Alex, de niña, escribía en su diario de manera muy episódica. Unas líneas aquí y allá, y luego nada durante mucho tiempo. Ni siquiera utilizaba siempre el mismo cuaderno. Entre los efectos personales arrojados al contenedor han encontrado un poco de todo, un borrador del que solo llenó las primeras seis páginas y un cuaderno de tapa dura con la ilustración de un caballo al galope frente a una puesta de sol.

Caligrafía infantil.

Camille lee únicamente esto: «Thomas viene a mi habitación. Casi todas las noches. Mamá lo sabe».

Thomas se ha puesto en pie.

—Bueno. Ahora, señores, si me permiten…

Da unos pasos.

—Creo que las cosas no van a ser así —dice Camille.

Thomas se vuelve.

—¿Ah, no? ¿Y qué va a pasar, según usted?

—En mi opinión, va usted a sentarse y a responder a nuestras preguntas.

—¿Sobre qué tema?

—Sus relaciones sexuales con su hermana.

Vasseur mira a Louis y Camille y, falsamente alarmado, pregunta:

—¿Por qué, me ha denunciado?

Ahora se muestra francamente burlón.

—Son ustedes unos cachondos. No pienso hacerles confidencias, no les daré ese placer.

Se cruza de brazos, ladea la cabeza como un artista en busca de inspiración y adopta un tono melindroso.

—A decir verdad, quería mucho a Alex.
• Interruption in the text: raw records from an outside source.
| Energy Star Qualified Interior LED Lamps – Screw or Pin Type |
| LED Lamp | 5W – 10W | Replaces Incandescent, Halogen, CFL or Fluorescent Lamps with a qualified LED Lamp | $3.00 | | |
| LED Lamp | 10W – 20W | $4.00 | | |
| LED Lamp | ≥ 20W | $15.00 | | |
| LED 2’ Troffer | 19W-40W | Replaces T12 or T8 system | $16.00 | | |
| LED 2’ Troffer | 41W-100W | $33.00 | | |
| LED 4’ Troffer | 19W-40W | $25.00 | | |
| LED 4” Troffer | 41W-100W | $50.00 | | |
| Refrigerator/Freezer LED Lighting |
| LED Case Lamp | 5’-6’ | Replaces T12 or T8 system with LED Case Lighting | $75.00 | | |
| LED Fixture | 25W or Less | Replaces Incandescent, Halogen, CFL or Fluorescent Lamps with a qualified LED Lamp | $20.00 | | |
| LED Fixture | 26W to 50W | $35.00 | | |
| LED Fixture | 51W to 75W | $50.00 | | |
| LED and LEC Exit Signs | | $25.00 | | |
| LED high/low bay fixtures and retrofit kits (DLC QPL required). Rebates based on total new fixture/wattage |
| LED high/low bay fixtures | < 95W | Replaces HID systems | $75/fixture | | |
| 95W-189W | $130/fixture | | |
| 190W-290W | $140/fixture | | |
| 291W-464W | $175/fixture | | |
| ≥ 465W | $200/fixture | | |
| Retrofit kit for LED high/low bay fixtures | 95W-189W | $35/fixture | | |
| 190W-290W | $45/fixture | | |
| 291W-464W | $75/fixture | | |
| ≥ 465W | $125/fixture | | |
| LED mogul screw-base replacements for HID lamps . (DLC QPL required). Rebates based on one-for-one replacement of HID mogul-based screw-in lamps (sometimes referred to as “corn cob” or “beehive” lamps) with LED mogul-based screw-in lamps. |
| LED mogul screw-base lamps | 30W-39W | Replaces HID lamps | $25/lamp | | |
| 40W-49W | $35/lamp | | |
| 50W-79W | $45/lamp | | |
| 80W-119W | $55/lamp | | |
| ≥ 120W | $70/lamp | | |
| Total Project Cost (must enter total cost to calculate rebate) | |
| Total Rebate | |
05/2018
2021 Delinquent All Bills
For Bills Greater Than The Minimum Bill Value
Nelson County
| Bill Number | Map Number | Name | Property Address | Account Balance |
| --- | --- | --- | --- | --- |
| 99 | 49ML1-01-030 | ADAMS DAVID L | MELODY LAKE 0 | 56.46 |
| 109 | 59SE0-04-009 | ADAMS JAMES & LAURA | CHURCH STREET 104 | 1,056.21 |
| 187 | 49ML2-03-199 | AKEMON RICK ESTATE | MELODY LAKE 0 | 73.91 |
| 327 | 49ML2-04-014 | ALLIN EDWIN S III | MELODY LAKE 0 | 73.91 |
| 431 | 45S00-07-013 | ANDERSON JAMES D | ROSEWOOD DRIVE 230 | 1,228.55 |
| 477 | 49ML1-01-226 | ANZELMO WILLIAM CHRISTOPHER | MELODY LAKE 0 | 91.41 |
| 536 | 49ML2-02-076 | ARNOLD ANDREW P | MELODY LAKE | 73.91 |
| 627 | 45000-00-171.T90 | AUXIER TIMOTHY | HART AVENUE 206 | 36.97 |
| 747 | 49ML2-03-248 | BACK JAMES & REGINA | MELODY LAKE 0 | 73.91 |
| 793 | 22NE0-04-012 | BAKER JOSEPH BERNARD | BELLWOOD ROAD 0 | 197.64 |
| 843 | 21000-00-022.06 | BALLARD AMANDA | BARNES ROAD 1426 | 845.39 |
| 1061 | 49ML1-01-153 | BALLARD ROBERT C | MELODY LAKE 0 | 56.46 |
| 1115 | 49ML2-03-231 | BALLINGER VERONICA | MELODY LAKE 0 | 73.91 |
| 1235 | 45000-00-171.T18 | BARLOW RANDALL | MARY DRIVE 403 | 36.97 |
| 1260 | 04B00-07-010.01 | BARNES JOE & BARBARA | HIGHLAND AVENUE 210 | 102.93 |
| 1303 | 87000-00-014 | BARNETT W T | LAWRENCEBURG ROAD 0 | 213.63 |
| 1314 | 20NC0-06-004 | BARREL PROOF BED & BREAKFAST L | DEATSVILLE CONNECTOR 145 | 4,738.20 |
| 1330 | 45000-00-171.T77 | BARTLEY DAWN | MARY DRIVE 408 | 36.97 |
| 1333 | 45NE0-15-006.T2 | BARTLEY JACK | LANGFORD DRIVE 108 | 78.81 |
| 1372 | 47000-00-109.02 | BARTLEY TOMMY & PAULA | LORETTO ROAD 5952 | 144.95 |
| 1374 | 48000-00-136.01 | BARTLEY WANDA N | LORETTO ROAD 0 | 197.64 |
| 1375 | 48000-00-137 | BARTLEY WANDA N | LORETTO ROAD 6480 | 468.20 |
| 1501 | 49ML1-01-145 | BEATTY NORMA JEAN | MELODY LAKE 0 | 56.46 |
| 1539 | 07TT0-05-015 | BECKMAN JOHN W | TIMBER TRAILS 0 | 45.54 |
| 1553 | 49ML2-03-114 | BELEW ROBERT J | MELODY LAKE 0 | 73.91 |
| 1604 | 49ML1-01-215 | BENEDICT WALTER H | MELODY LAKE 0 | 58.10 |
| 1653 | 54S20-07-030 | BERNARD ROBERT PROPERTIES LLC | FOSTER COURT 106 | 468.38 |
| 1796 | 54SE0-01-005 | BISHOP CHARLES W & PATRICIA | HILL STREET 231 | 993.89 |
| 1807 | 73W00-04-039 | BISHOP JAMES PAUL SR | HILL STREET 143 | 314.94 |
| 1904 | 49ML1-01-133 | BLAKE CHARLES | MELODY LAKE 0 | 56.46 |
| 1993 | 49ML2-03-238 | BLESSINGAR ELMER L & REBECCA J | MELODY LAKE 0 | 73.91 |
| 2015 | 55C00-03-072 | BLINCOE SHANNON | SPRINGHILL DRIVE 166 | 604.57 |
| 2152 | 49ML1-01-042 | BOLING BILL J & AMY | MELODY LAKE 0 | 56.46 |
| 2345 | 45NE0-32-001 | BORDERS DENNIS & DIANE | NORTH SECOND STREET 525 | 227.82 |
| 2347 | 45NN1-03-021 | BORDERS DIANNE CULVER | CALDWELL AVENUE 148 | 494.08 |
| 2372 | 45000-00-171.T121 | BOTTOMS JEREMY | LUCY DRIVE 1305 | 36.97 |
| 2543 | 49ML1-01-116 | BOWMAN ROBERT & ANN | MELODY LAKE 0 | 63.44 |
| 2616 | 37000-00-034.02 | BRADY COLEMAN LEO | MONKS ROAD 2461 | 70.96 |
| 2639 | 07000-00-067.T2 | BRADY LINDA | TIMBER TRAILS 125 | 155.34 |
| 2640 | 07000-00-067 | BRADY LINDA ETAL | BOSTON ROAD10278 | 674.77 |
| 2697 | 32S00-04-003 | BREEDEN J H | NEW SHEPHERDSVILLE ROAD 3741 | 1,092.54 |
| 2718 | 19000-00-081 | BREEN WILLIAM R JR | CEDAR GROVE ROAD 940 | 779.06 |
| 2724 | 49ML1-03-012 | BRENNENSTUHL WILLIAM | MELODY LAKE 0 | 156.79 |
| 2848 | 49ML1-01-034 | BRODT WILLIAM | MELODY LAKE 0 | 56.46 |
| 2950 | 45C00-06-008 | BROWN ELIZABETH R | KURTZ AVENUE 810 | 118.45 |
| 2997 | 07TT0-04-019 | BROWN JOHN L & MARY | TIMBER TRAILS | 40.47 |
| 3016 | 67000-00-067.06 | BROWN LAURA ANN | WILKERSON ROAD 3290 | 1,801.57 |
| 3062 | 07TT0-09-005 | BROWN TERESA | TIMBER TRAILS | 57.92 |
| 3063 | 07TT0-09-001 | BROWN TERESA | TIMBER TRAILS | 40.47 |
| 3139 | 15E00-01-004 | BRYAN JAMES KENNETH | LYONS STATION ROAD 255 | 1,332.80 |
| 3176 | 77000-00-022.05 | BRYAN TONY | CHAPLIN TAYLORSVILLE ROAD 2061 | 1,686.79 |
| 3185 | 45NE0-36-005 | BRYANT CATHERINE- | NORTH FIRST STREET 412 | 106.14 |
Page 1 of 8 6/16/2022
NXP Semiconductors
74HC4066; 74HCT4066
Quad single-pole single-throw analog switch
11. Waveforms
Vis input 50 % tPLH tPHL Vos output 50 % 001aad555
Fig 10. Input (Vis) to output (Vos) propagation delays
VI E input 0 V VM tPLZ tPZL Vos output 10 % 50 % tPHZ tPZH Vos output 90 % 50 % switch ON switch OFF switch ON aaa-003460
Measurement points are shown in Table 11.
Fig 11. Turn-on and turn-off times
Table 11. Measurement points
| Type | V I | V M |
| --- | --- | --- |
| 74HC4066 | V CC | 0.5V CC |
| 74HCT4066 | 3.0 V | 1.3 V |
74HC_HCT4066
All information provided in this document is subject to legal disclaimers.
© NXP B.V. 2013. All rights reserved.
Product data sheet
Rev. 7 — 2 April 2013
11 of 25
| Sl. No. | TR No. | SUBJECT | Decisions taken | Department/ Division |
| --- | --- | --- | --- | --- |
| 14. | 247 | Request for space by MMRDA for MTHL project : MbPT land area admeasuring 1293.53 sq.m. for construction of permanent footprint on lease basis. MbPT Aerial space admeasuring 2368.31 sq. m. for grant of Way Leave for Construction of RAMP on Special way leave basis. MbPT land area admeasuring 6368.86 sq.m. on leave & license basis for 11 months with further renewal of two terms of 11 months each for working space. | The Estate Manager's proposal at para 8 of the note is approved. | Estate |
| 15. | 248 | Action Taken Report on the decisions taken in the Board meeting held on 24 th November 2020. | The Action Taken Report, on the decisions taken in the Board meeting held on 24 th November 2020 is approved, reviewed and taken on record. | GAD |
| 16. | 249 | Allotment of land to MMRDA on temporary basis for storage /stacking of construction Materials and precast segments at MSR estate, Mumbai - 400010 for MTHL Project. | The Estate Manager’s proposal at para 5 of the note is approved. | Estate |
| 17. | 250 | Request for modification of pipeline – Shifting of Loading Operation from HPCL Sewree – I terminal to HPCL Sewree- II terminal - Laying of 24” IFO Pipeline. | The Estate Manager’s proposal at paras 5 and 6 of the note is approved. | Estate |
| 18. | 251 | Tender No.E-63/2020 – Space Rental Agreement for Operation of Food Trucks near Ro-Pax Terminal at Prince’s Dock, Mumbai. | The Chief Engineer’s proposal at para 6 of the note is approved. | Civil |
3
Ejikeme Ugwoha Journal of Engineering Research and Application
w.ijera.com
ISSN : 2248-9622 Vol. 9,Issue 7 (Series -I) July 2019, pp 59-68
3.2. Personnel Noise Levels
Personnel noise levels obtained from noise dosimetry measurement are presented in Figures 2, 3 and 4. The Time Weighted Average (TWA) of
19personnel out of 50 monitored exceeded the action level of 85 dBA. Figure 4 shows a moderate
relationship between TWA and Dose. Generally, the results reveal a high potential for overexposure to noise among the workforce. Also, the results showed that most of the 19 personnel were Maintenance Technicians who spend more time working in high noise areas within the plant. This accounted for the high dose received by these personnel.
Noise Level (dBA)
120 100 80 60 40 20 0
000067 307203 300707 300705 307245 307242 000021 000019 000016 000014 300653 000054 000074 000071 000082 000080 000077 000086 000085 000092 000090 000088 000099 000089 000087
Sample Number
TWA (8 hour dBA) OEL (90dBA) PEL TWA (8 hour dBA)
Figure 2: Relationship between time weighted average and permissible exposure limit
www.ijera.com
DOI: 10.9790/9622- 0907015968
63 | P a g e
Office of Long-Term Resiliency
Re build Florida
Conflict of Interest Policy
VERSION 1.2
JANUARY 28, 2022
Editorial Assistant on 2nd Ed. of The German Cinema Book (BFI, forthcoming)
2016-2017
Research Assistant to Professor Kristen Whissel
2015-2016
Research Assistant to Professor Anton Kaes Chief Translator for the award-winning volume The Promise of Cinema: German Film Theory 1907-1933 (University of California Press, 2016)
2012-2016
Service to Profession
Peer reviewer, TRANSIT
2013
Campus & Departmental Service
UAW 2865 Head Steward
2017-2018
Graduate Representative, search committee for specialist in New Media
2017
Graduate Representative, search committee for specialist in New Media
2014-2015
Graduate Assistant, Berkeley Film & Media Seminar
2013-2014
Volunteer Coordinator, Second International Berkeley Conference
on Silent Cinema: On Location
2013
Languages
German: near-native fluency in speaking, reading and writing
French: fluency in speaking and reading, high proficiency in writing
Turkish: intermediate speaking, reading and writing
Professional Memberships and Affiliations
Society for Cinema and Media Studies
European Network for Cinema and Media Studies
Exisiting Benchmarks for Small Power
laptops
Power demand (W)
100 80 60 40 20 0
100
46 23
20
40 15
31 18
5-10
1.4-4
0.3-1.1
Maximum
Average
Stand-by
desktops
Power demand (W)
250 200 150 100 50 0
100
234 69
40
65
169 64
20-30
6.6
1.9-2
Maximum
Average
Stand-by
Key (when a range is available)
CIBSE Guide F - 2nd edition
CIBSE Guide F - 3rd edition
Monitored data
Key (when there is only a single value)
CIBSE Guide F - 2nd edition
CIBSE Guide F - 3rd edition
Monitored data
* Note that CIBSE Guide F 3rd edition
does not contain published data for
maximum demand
Muchísimo. Enormemente. Era una chiquilla encantadora, no se lo pueden imaginar. Un poco flacucha y feúcha de cara, pero tan deliciosa… Y dulce. Sí, era inestable. Necesitaba mucha autoridad, ya me entienden. Y mucho amor, como les pasa a menudo a las chiquillas.

Se vuelve hacia Louis, abre las manos y levanta las palmas, sonriendo.

—Como bien ha dicho, fui un poco su papá.

Tras esto, se cruza otra vez de brazos, satisfecho.

—Vamos, señores, ¿Alex me ha denunciado por violación? ¿Puedo ver una copia de la denuncia?